Xerox Announces New Software to Protect Sensitive Data in Documents
IT News Online Staff 2007-10-15
Xerox Corp. announced that its researchers from Palo Alto Research Center Inc. (PARC) are developing a new software technology that will increase accuracy while reducing the time needed to remove sensitive or confidential material from documents.
Dubbed "Intelligent Redaction", the new software automates the process of removing confidential information from any document. Once users have identified the information they want to protect, the software automatically redacts all references to this information throughout the document. After information has been classified, that same information will be automatically redacted if it appears in other documents. This "intelligence" ensures a consistent level of security, saves time and increases redaction accuracy.
Xerox said the research aligns with its goal of developing smarter documents to make information-based work easier, more efficient and more effective.
Still in development, the technology combines PARC's security and privacy, natural language and user interface design expertise to develop semi-automated ways to identify and protect sensitive content. The intelligent redaction technology also creates a behind-the-scenes audit trail should the document or information be compromised.
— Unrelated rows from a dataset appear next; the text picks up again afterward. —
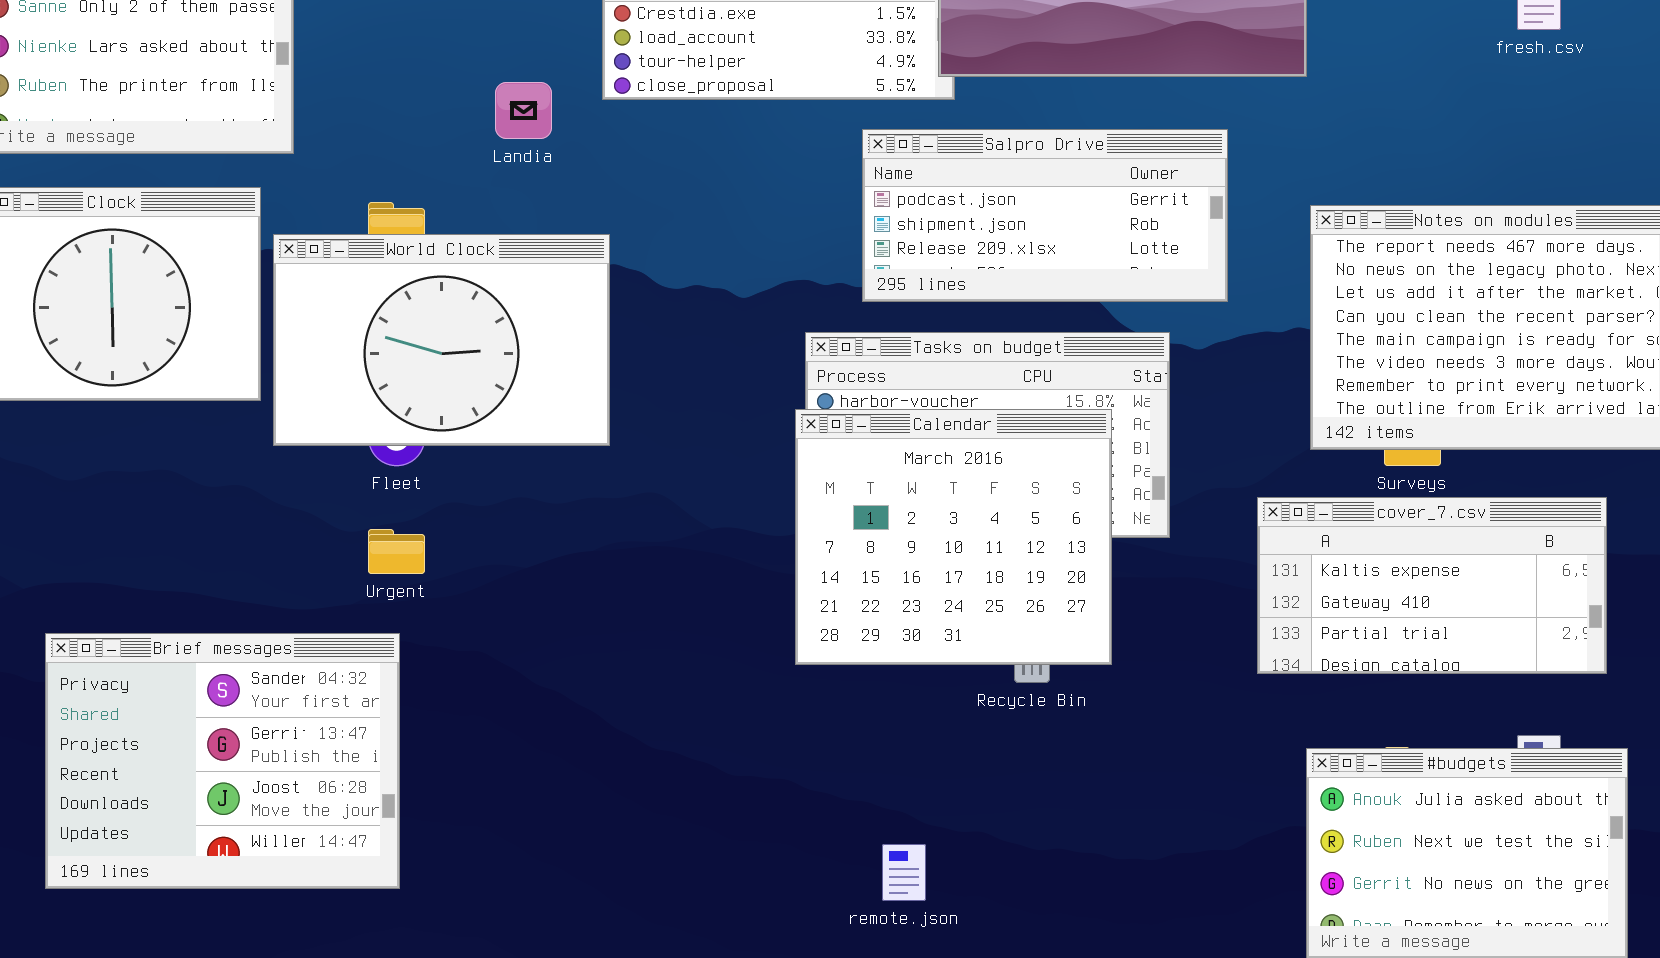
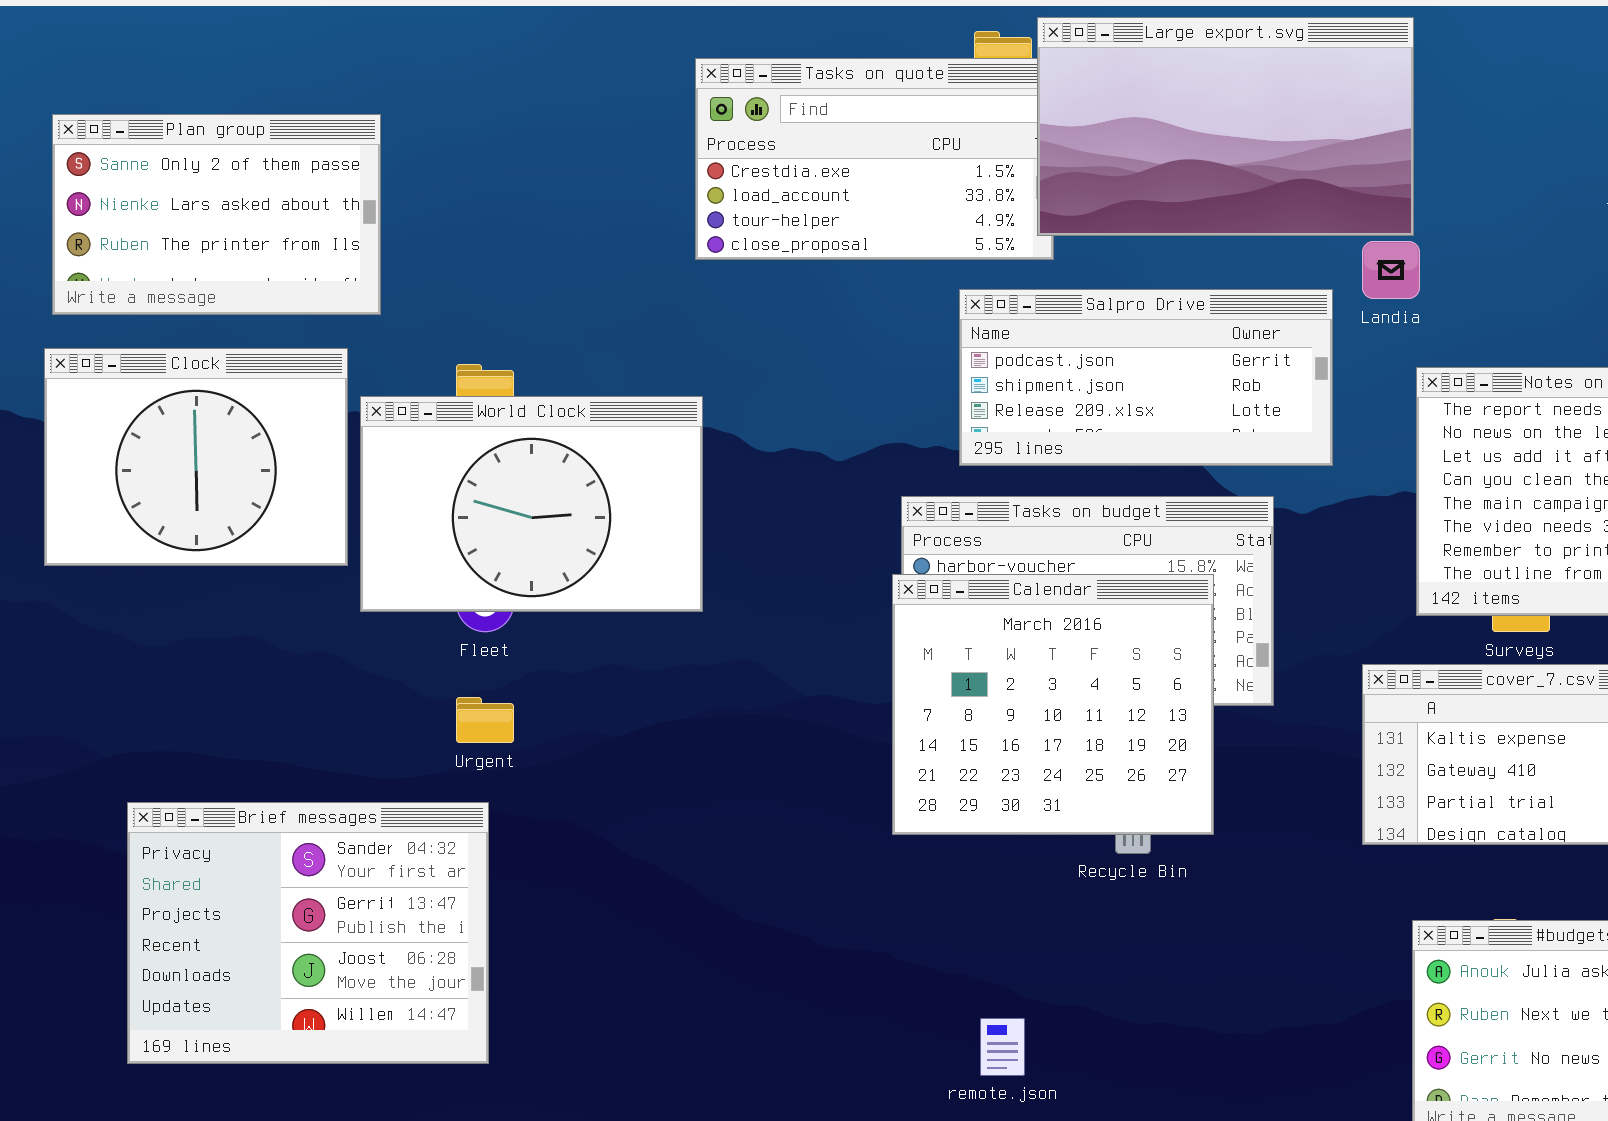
Landia: [495,82,552,139] -> [1362,241,1420,299], moved

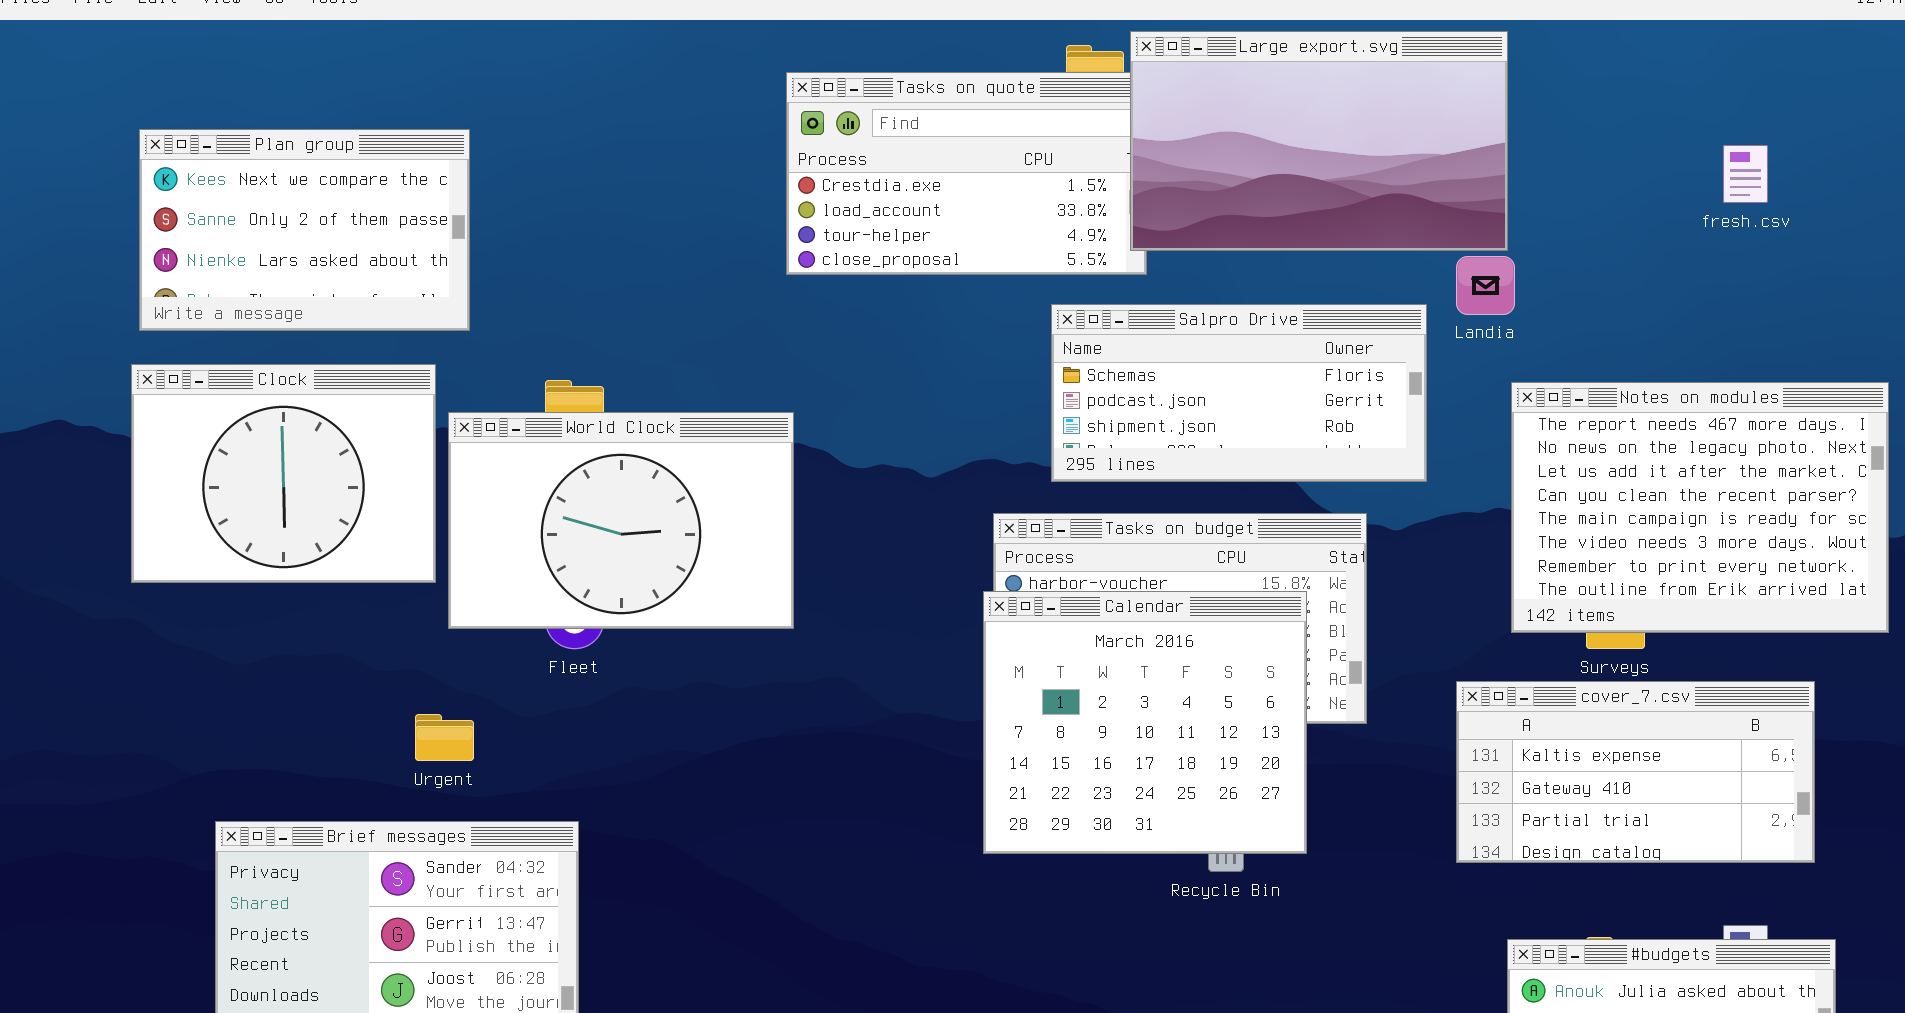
Plan group: [52,114,381,315] -> [139,129,470,331], scrolled up 1 row
Salpro Drive: [959,289,1333,466] -> [1051,304,1427,482], scrolled up 1 row
Urgent: [456,697,514,743] -> [415,714,474,761], moved

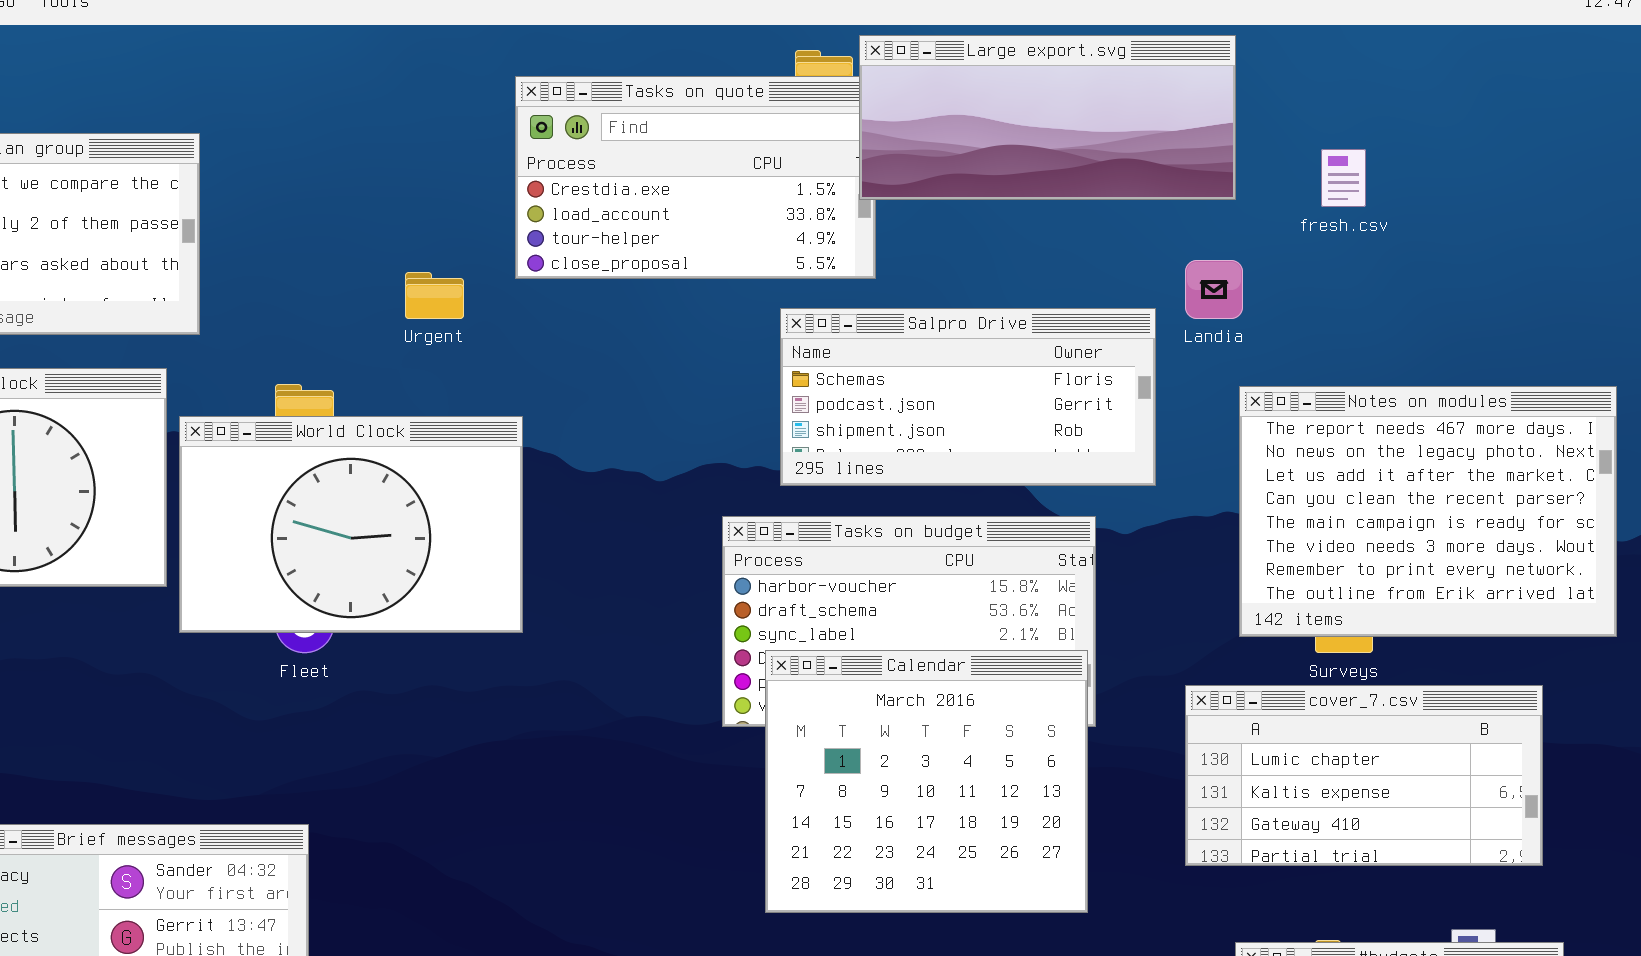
Large export.svg: [1130,31,1508,251] -> [859,35,1236,200], resized
fresh.csv: [1723,145,1768,203] -> [1321,149,1366,207], moved
Calendar: [983,591,1307,854] -> [765,650,1088,913], moved
cover_7.csv: [1456,681,1815,863] -> [1185,685,1543,866], scrolled up 1 row
Urgent: [415,714,474,761] -> [405,272,464,319], moved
"The tools available today can't provide sufficient content analysis and security because it's difficult to determine what is sensitive," said Jessica Staddon, manager of the security research area at PARC. "In a large organization the level of sensitivity changes depending on the person accessing the document. The sheer numbers of documents to be tracked and sorted further complicates the problem."
Redaction is the ability to control what someone sees. For example, redaction traditionally has been used in legal documents to limit access to information protected by client-attorney privilege. The result is a document that has been censored; certain information within the document is blocked out.
Traditional redaction has two big drawbacks. It requires a labor-intensive manual process to identify sections to censor, and management of different versions of the same document is cumbersome and difficult. PARC's intelligent redaction removes these obstacles. The user interface makes it easy for the document owner or author to identify the sensitive data. Then the security tools protect the sensitive information by allowing the document itself to hide or expose information or data within it, based on who has been granted access.
Current software encrypts whole documents. Intelligent redaction understands document context so it can perform partial encryption. Only sensitive sections or paragraphs are encrypted, while the rest of the document is not. The intelligent redaction software also displays or hides restricted portions of the document. Now the document appears different to different people.
The new software automates the process of removing confidential information in three steps. The software first analyzes the content of the document automatically and identifies entities of interest such as the names of persons or companies, topics, addresses and identification numbers and the relationships between them such as two people living at the same address.
The next step is for the author to review the document, highlight entities of interest and trace the relationship between entities. This simplifies the task of finding all sensitive information in a document and reduces the risk of missing anything sensitive. Finally, the software allows for selective encryption or redaction of sensitive sections of the document.
|